As 43 “passagens de renovação” urbana incidem em 64 imóveis passíveis de receber novas construções ou grandes reformas (22 deles públicos), onde a lei condiciona a aprovação de novos edifícios e grandes ampliações à abertura de área térrea com características de calçadão atravessando o empreendimento. O espaço, com piso idêntico e nivelado ao da calçada, deverá em geral possuir no mínimo 6m de largura e pé direito duplo, se coberto. Em geral, procurou-se situar as passagens de renovação junto a divisas laterais dos lotes, propiciando iluminação e ventilação naturais, como nos calçadões ao ar livre, moderando o impacto no aproveitamento dos terrenos.
Finalizada a obra, a passagem a passagem de renovação será de uso público todos os dias das 7h às 20h, no mínimo, período de maior movimentação de pedestres.
A lei prevê que o espaço sirva, também, para permanência, com lojas e espaços sociais requeridos em parte do percurso. Em contrapartida, a área consumida pela passagem poderá ser construída em andares adicionais, no mesmo ou em outro terreno, dispensada a oferta de vagas para automóveis no empreendimento com a passagem. Após a obra, a lei prevê desconto no IPTU, de até 50% se adotado funcionamento 24h.
As 21 “passagens de conversão” afetam 26 imóveis construídos nos quais uma grande transformação é improvável ou até vedada, a exemplo de condomínios da orla marítima e de edifícios tombados, respectivamente.
Nesse tipo, com parâmetros arquitetônicos menos exigentes que os da “renovação urbana”, há estímulos para implantar calçadão em áreas livres do imóvel, como recuos laterais (figura abaixo). Em 16 imóveis particulares afetados, a conversão é voluntária e reversível, permitindo desconto no IPTU, vinculado ao funcionamento das 7h às 20h (25%) ou 24h (50%), sendo a conversão obrigatória em 10 imóveis públicos.

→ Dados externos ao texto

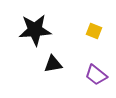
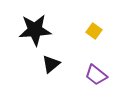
yellow square: rotated 14 degrees clockwise
black triangle: moved 2 px left; rotated 30 degrees counterclockwise
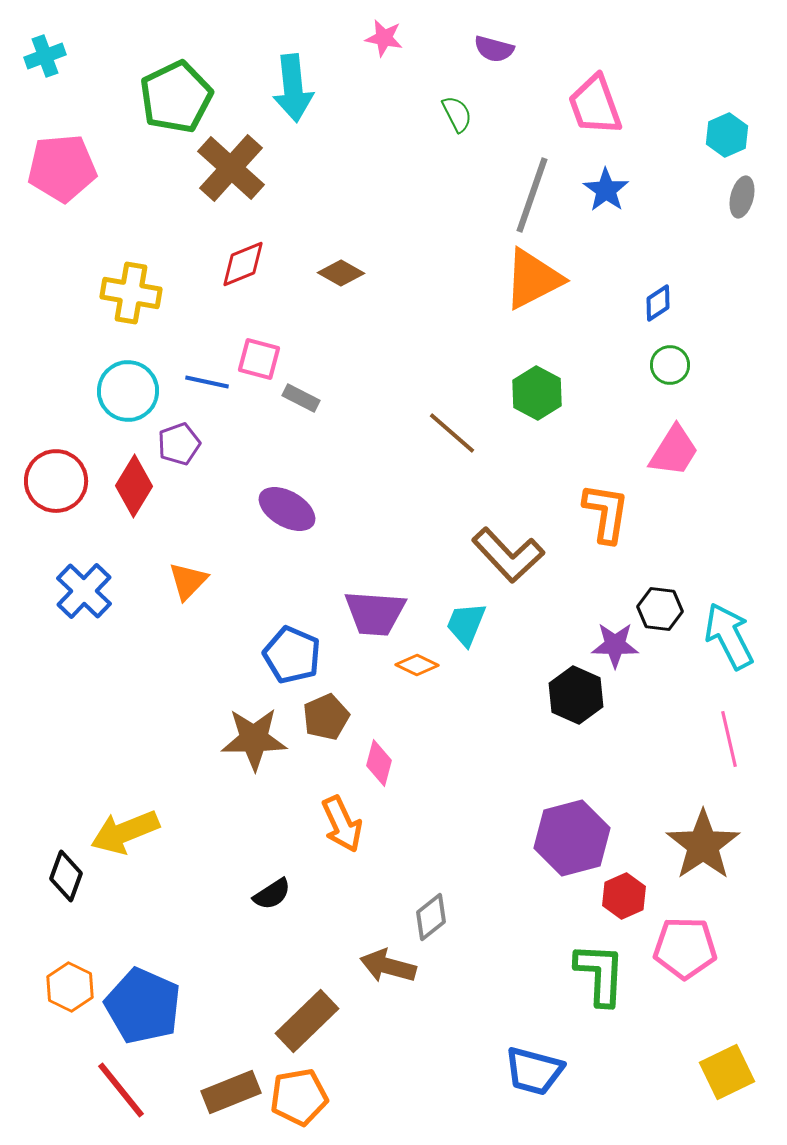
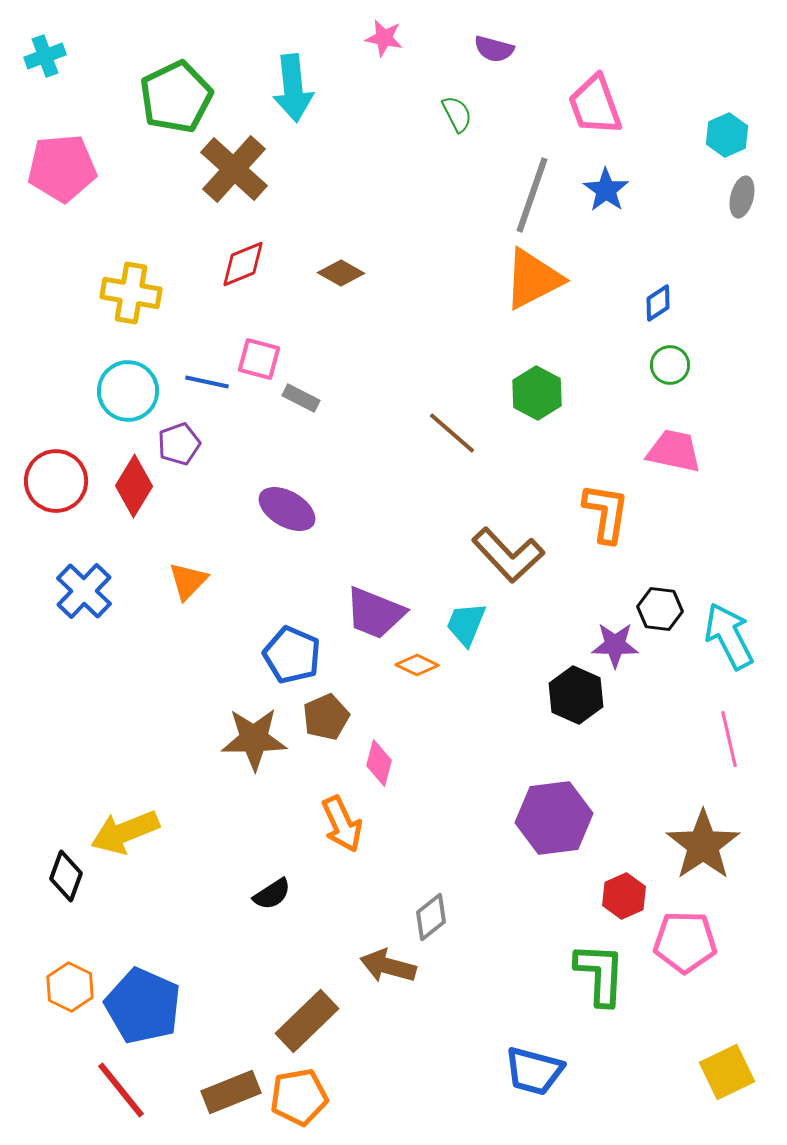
brown cross at (231, 168): moved 3 px right, 1 px down
pink trapezoid at (674, 451): rotated 110 degrees counterclockwise
purple trapezoid at (375, 613): rotated 18 degrees clockwise
purple hexagon at (572, 838): moved 18 px left, 20 px up; rotated 8 degrees clockwise
pink pentagon at (685, 948): moved 6 px up
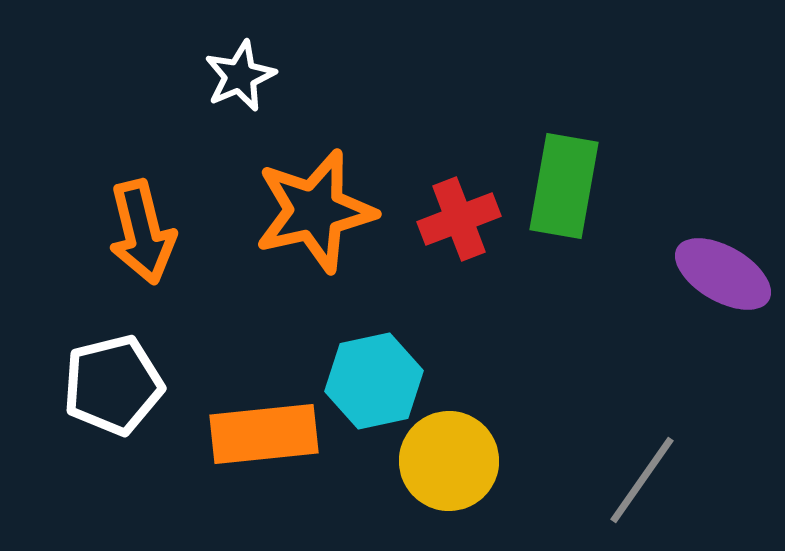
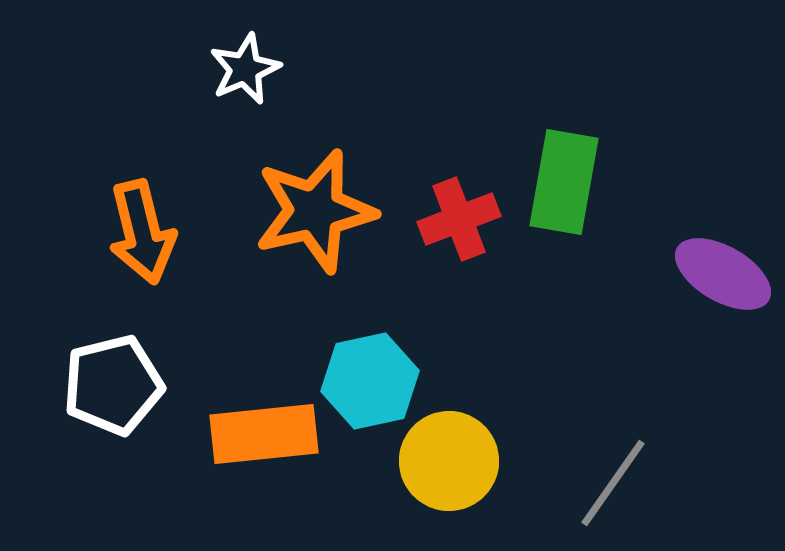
white star: moved 5 px right, 7 px up
green rectangle: moved 4 px up
cyan hexagon: moved 4 px left
gray line: moved 29 px left, 3 px down
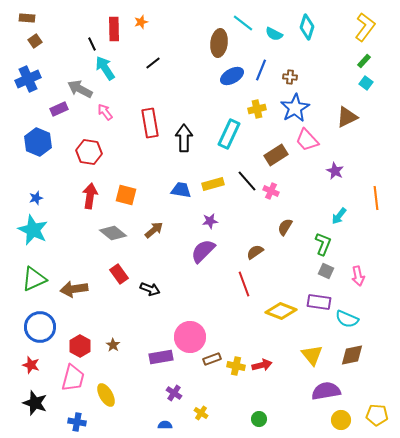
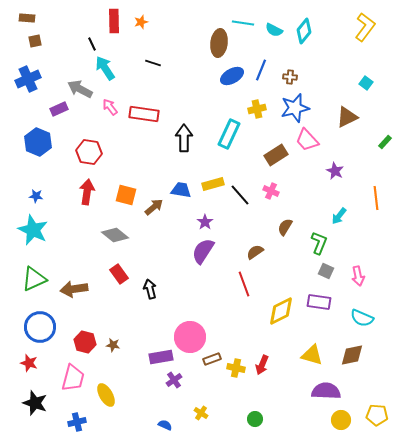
cyan line at (243, 23): rotated 30 degrees counterclockwise
cyan diamond at (307, 27): moved 3 px left, 4 px down; rotated 20 degrees clockwise
red rectangle at (114, 29): moved 8 px up
cyan semicircle at (274, 34): moved 4 px up
brown square at (35, 41): rotated 24 degrees clockwise
green rectangle at (364, 61): moved 21 px right, 81 px down
black line at (153, 63): rotated 56 degrees clockwise
blue star at (295, 108): rotated 16 degrees clockwise
pink arrow at (105, 112): moved 5 px right, 5 px up
red rectangle at (150, 123): moved 6 px left, 9 px up; rotated 72 degrees counterclockwise
black line at (247, 181): moved 7 px left, 14 px down
red arrow at (90, 196): moved 3 px left, 4 px up
blue star at (36, 198): moved 2 px up; rotated 24 degrees clockwise
purple star at (210, 221): moved 5 px left, 1 px down; rotated 28 degrees counterclockwise
brown arrow at (154, 230): moved 23 px up
gray diamond at (113, 233): moved 2 px right, 2 px down
green L-shape at (323, 244): moved 4 px left, 1 px up
purple semicircle at (203, 251): rotated 12 degrees counterclockwise
black arrow at (150, 289): rotated 126 degrees counterclockwise
yellow diamond at (281, 311): rotated 48 degrees counterclockwise
cyan semicircle at (347, 319): moved 15 px right, 1 px up
brown star at (113, 345): rotated 24 degrees counterclockwise
red hexagon at (80, 346): moved 5 px right, 4 px up; rotated 15 degrees counterclockwise
yellow triangle at (312, 355): rotated 35 degrees counterclockwise
red star at (31, 365): moved 2 px left, 2 px up
red arrow at (262, 365): rotated 126 degrees clockwise
yellow cross at (236, 366): moved 2 px down
purple semicircle at (326, 391): rotated 12 degrees clockwise
purple cross at (174, 393): moved 13 px up; rotated 21 degrees clockwise
green circle at (259, 419): moved 4 px left
blue cross at (77, 422): rotated 24 degrees counterclockwise
blue semicircle at (165, 425): rotated 24 degrees clockwise
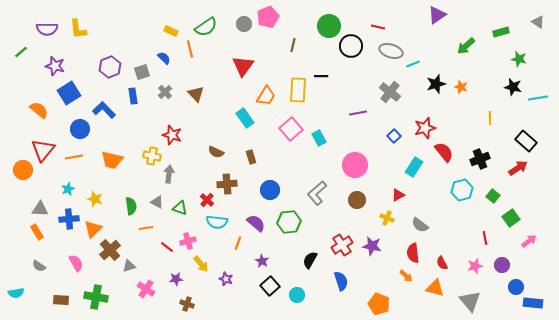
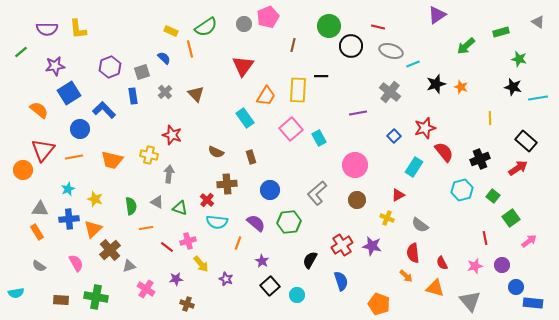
purple star at (55, 66): rotated 24 degrees counterclockwise
yellow cross at (152, 156): moved 3 px left, 1 px up
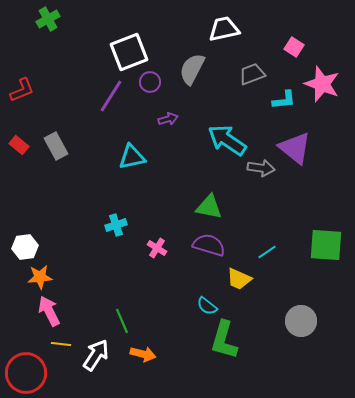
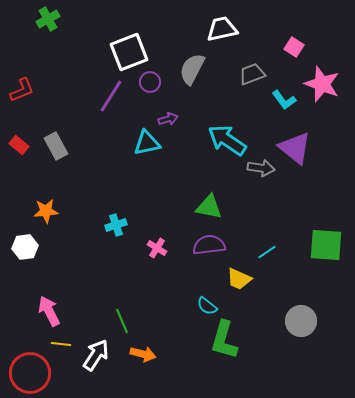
white trapezoid: moved 2 px left
cyan L-shape: rotated 60 degrees clockwise
cyan triangle: moved 15 px right, 14 px up
purple semicircle: rotated 24 degrees counterclockwise
orange star: moved 6 px right, 66 px up
red circle: moved 4 px right
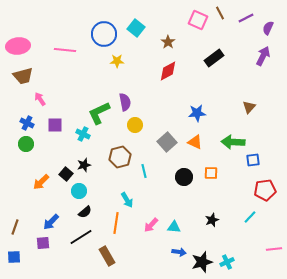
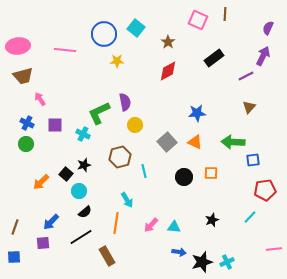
brown line at (220, 13): moved 5 px right, 1 px down; rotated 32 degrees clockwise
purple line at (246, 18): moved 58 px down
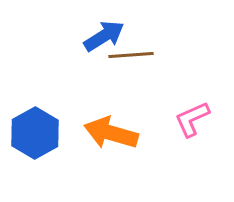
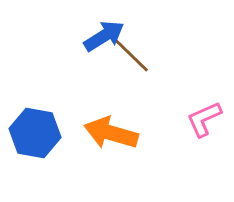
brown line: rotated 48 degrees clockwise
pink L-shape: moved 12 px right
blue hexagon: rotated 21 degrees counterclockwise
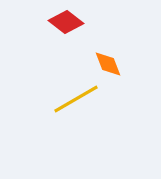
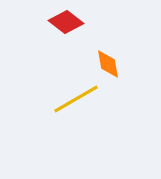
orange diamond: rotated 12 degrees clockwise
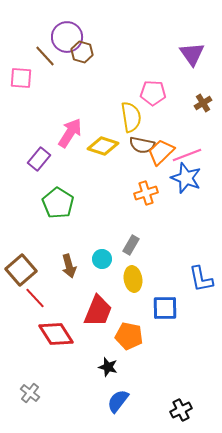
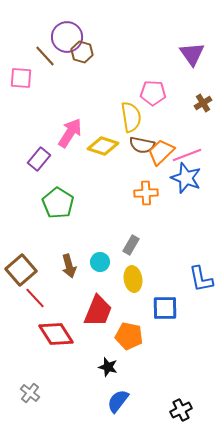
orange cross: rotated 15 degrees clockwise
cyan circle: moved 2 px left, 3 px down
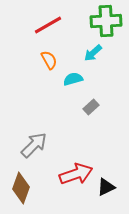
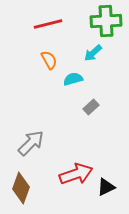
red line: moved 1 px up; rotated 16 degrees clockwise
gray arrow: moved 3 px left, 2 px up
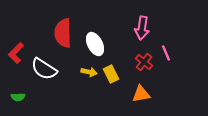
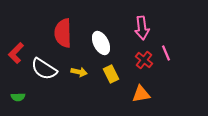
pink arrow: rotated 15 degrees counterclockwise
white ellipse: moved 6 px right, 1 px up
red cross: moved 2 px up
yellow arrow: moved 10 px left
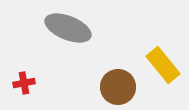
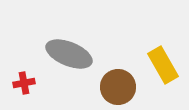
gray ellipse: moved 1 px right, 26 px down
yellow rectangle: rotated 9 degrees clockwise
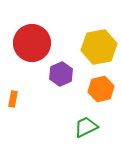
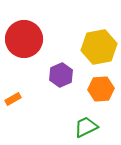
red circle: moved 8 px left, 4 px up
purple hexagon: moved 1 px down
orange hexagon: rotated 10 degrees clockwise
orange rectangle: rotated 49 degrees clockwise
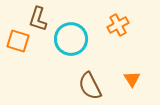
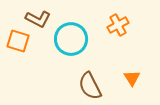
brown L-shape: rotated 80 degrees counterclockwise
orange triangle: moved 1 px up
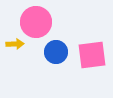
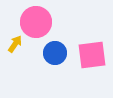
yellow arrow: rotated 54 degrees counterclockwise
blue circle: moved 1 px left, 1 px down
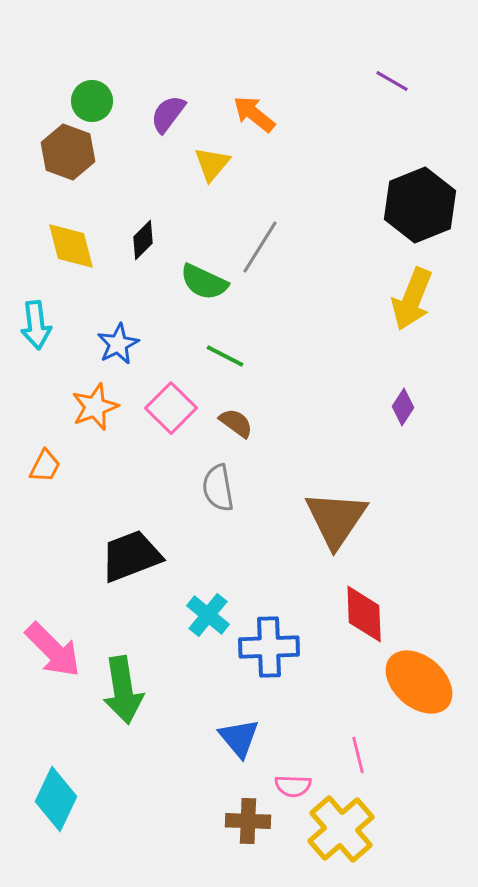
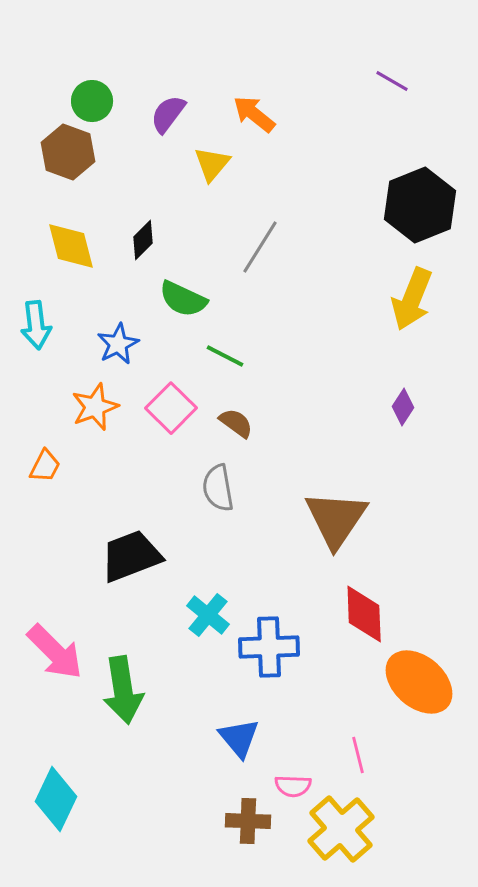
green semicircle: moved 21 px left, 17 px down
pink arrow: moved 2 px right, 2 px down
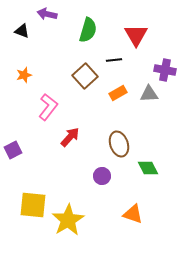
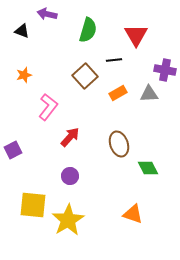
purple circle: moved 32 px left
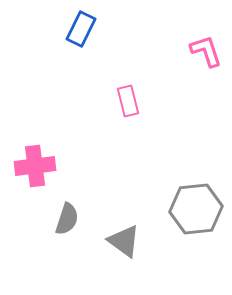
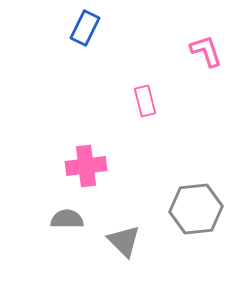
blue rectangle: moved 4 px right, 1 px up
pink rectangle: moved 17 px right
pink cross: moved 51 px right
gray semicircle: rotated 108 degrees counterclockwise
gray triangle: rotated 9 degrees clockwise
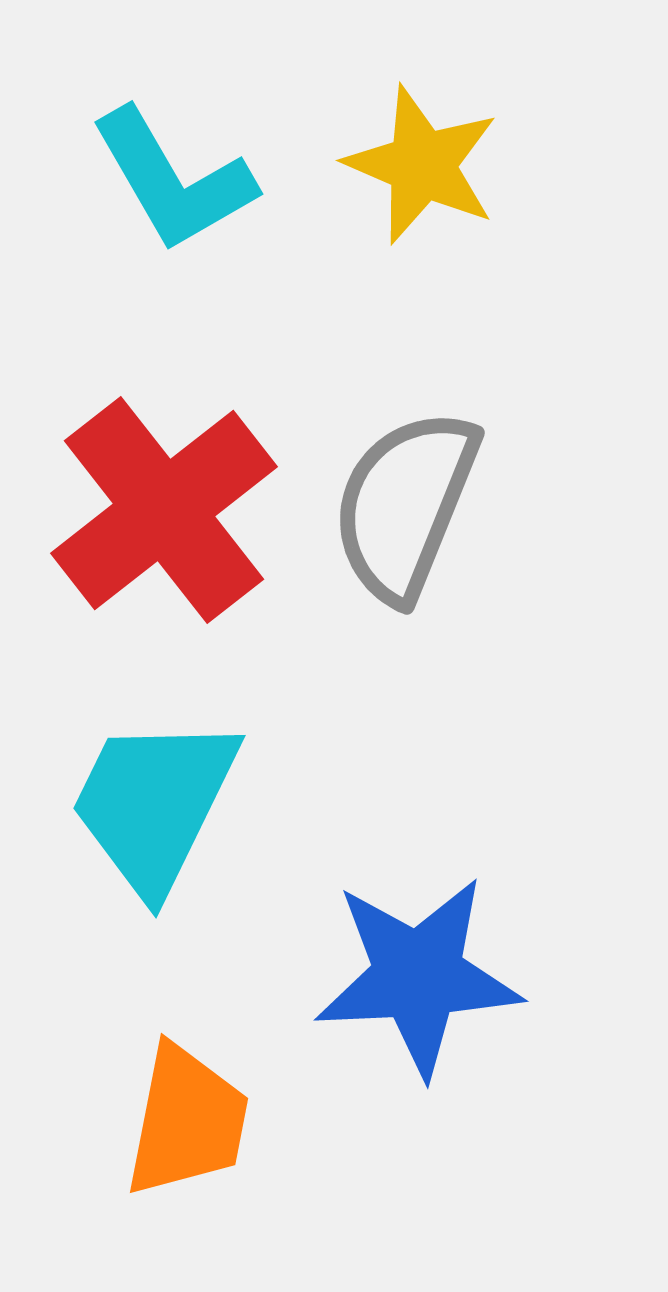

As 14 “passagens de consolidação” são voltadas à preservação de circulações já abertas ao público em 16 imóveis, na maioria galerias comerciais construídas em centralidades como o bairro Gonzaga (figura abaixo). Tais circulações não poderão ser eliminadas, nem reduzidas, devendo ser reimplantadas em caso de substituição das edificações que as contém. Já a adequação desses espaços a parâmetros do sistema de passagens, como sinalização e equipamentos, será voluntária e renderá desconto de 50% no IPTU por um ano. Após a obra, a adoção de funcionamento 24h garantirá desconto renovável de 25%.
Ao contrário das vias públicas tradicionais, as passagens dispensam desapropriação, mas requerem cuidados especiais para o uso público ocorrer naturalmente e sem constrangimentos. Nesse sentido, a lei proíbe controles de acesso, grades e portas de vidro no período de uso público, estabelecendo, para as passagens de renovação, que tanto seu piso quanto seu regramento de conduta sejam iguais aos das calçadas públicas, para o pedestre não ser constrangido por estética ou regra de uso especial que comprometa a finalidade pública do espaço.
Compreender a importância ambiental e social desse plano de passagens de Santos é estratégico para o futuro da qualidade urbana. Vivemos em uma cidade cada vez mais congestionada com motos e automóveis que disputam freneticamente espaço em via pública, tornando o caminhar e o pedalar atividades cada vez mais arriscadas. Daí ser fundamental conhecer e defender nosso Plano de Passagens.